Document section:
★ ★ ★ ★

NodeToHexRule={1{16,17,18},16{1,19,20},17{1,21,22},18{1,23,24}}{1{2,6,7},2{1,8,3},3{2,9,4},4{3,10,5},5{4,11,6},6{1,5,12},7{1,13,8},8{2,7,13},9{3,14,10},10{4,9,14},11{5,15,12},12{6,11,15},13{7,16,8},14{9,17,10},15{11,18,12},16{13,19,20},17{14,21,22},18{15,23,24}};
Show[Surround[PNRuleGraphic[NodeToHexRule]]];
HexJoinRule={1{2,3,4},2{1,5,6},3{1,7,4},4{1,3,8},5{2,9,6},6{2,5,10},7{3,11,8},8{4,7,12},9{5,13,10},10{6,9,14}}{1{2,14,11},2{1,12,13}};
Show[Surround[PNRuleGraphic[HexJoinRule]]];
These rules are designed so that causality is uniquely defined in the network, regardless of how the replacement rules are applied. That is, the causal network is independent of the order of evaluation. To demonstrate the results of applying these replacement rules, it is useful to apply the rules in two separate stages. If both rules were applied simultaneously, depending on the details of algorithm that is used to apply the rules, "time" may advance at different speeds in different regions of the network. Applying the rules in two separate stages guarantees that time advances at the same rate at all locations in the network.
For example, consider applying the rules to a dodecahedron—the prototypical spherical network.
Show[PNGraphics[Spring[PNDodec]]];
A dodecahedron has 20 nodes.
Length[PNDodec]
20
The first stage applies
NodeToHexRule
until the network no longer changes.
DodecStage1=Drop[FixedPointList[PNEvolveStep[{NodeToHexRule},#]&,PNDodec],-1];
Show[PNGraphics[Spring[DodecStage1[[-1]]]]];
The second stage applies
HexJoinRule
until the network no longer changes.

★ ★ ★ ★

Recorded information:

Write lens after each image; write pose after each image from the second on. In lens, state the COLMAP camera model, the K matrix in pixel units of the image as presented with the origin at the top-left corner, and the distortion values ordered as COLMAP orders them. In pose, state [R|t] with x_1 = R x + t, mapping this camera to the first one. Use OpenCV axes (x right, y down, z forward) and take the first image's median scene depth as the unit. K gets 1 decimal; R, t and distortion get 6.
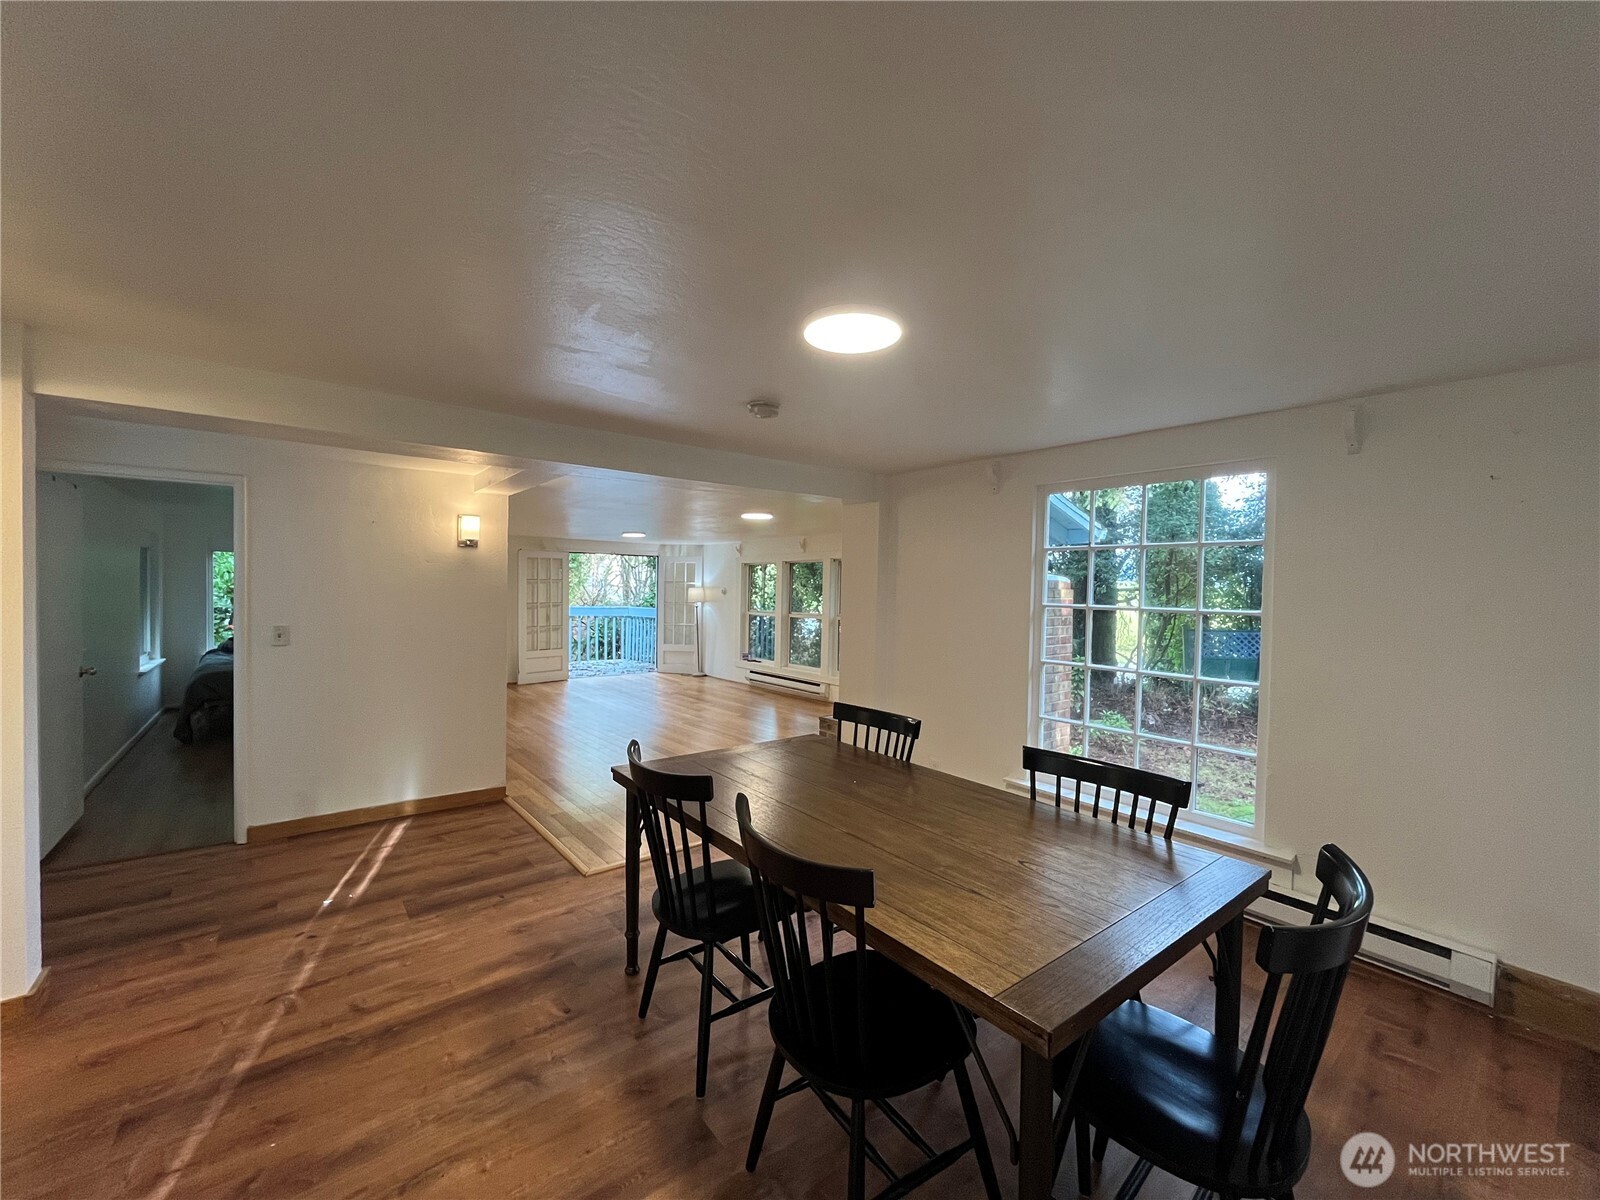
lens RADIAL K [[646.2, 0, 803.6], [0, 646.2, 600.9], [0, 0, 1]] dist [-0.004033, 0.000451]
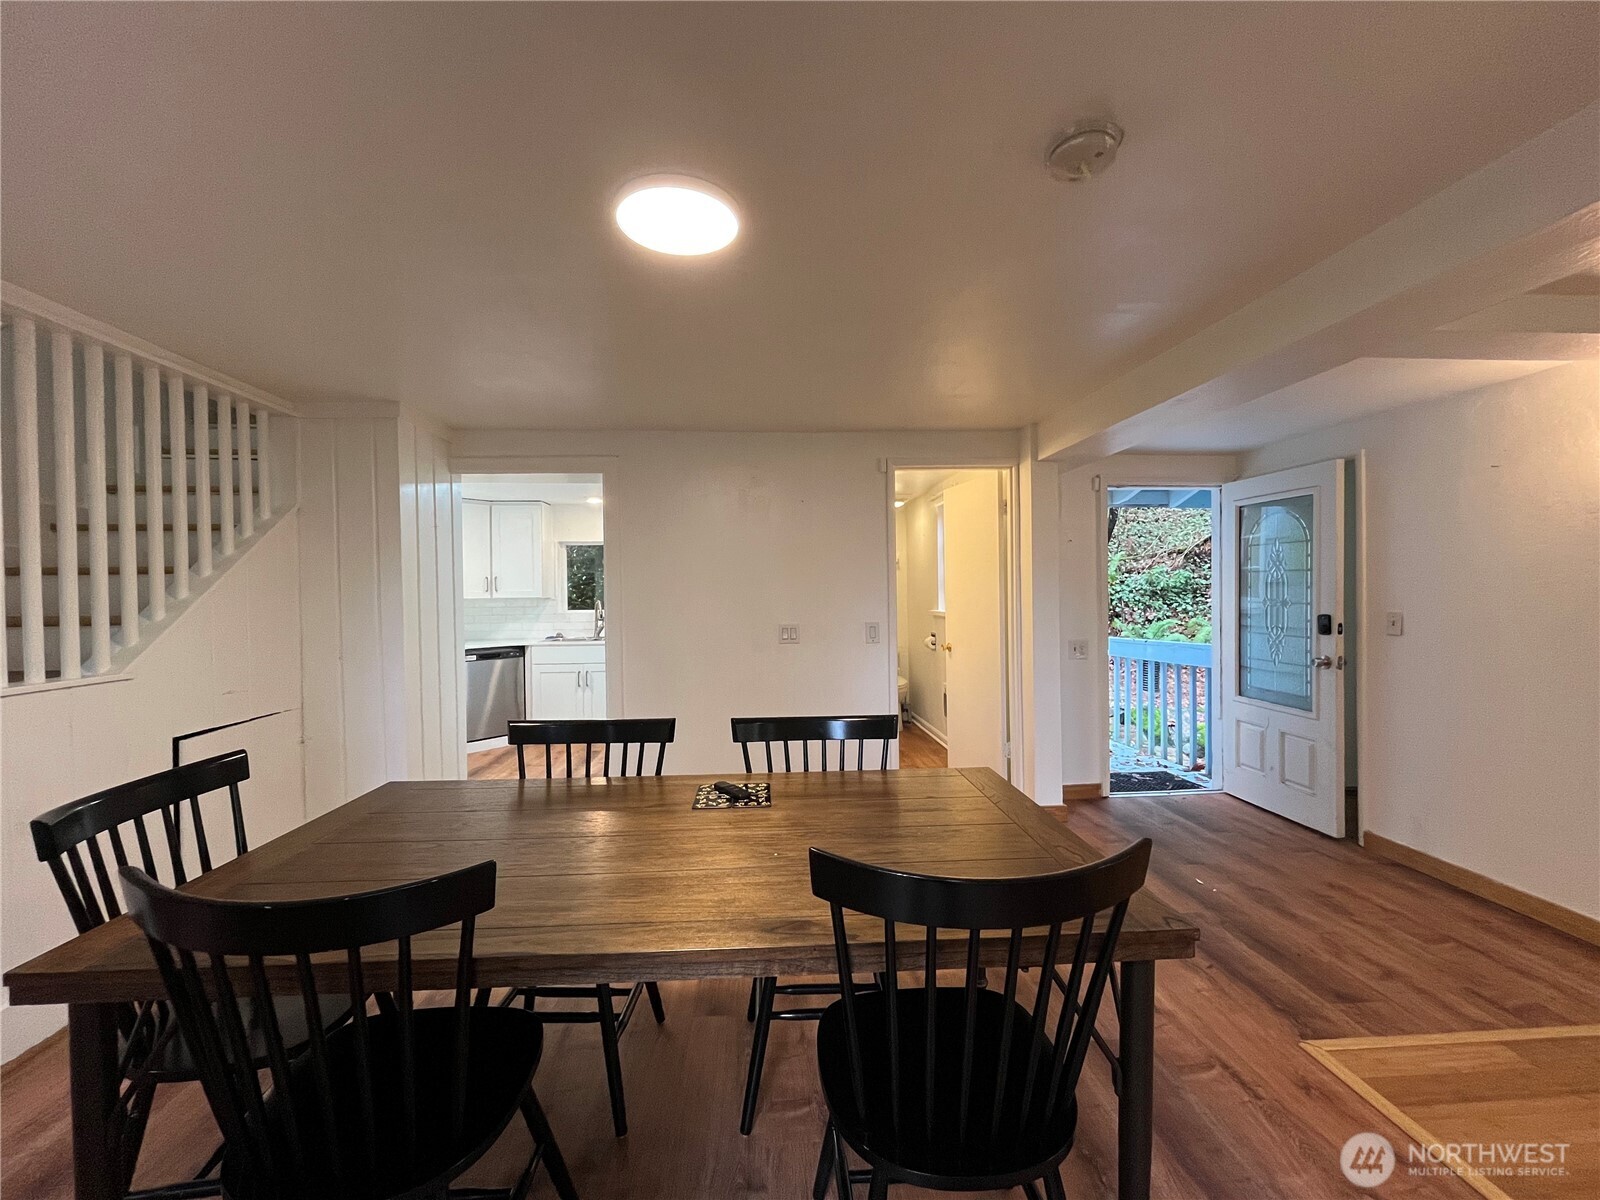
lens RADIAL K [[646.2, 0, 790.4], [0, 646.2, 599.3], [0, 0, 1]] dist [-0.004033, 0.000451]
pose [[-0.584227, -0.000323, -0.811590, 0.380967], [-0.012219, 0.999890, 0.008399, 0.027822], [0.811498, 0.014824, -0.584167, 0.925972]]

★ ★ ★ ★

Exercises:
1: According to the text on network replacement rules, what does applying the rules in two separate stages guarantee?
2: From the text on network replacement rules, quote the passage that begins with the words "For example, consider" and ends after the words "has 20 nodes.".
3: Continue the text on network replacement rules from its last sentence.

Answers to the exercises:
1: It guarantees that time advances at the same rate at all locations in the network.

2:
For example, consider applying the rules to a dodecahedron—the prototypical spherical network.
Show[PNGraphics[Spring[PNDodec]]];
A dodecahedron has 20 nodes.

3:
DodecStage2=Drop[FixedPointList[PNEvolveStep[{HexJoinRule},#]&,DodecStage1[[-1]]],-1];
Show[PNGraphics[Spring[DodecStage2[[-1]]]]];
The result is a larger (and flatter) network with 60 nodes.
Length[DodecStage2[[-1]]]
60

Evolution of Flat Space

The function
PlanarGrowStep[net]
evolves the network
net
for one time step.
PlanarGrowStep[net_]:=​​FixedPoint[PNEvolveStep[{HexJoinRule},#]&,FixedPoint[PNEvolveStep[{NodeToHexRule},#]&,net]]
Consider an empty flat space evolved for three steps.
EmptySpaceInit=PNHexGrid[10,6];
EmptySpaceEvolve=NestList[PlanarGrowStep,EmptySpaceInit,3];

Localized Structures

Because
NodeToHexRule
can only be applied to nodes on faces with five or more sides, structures composed of triangles and squares are localized structures that remain unaffected by the rule. It is therefore natural to interpret faces with five or more sides as "space" and faces with three or four sides as "matter". One immediate consequence of this identification is that the presence of matter increases the curvature of space—a property of the physical universe predicted by general relativity.
The introduction of
Particle1
creates a growing "wave-front" of particles.
InsertParticle1={1{6,7,8}}{1{2,3,8},2{1,4,3},3{1,2,5},4{2,6,5},5{3,4,7}};
Show[Surround[PNRuleGraphic[InsertParticle1]]];
Particle1Init=PNEvolveStep[{InsertParticle1},PNHexGrid[10,10],{First,70,3}];
Show[PNGraphics[Spring[Particle1Init]]];
particle1=NestList[PlanarGrowStep,Particle1Init,3];
Show[PNGraphics[#]]&/@particle1;
The "swiss-cheese" connections near the outside is a temporal gradient—it signifies that the nodes in the interior are three time-steps ahead of the nodes around the edge.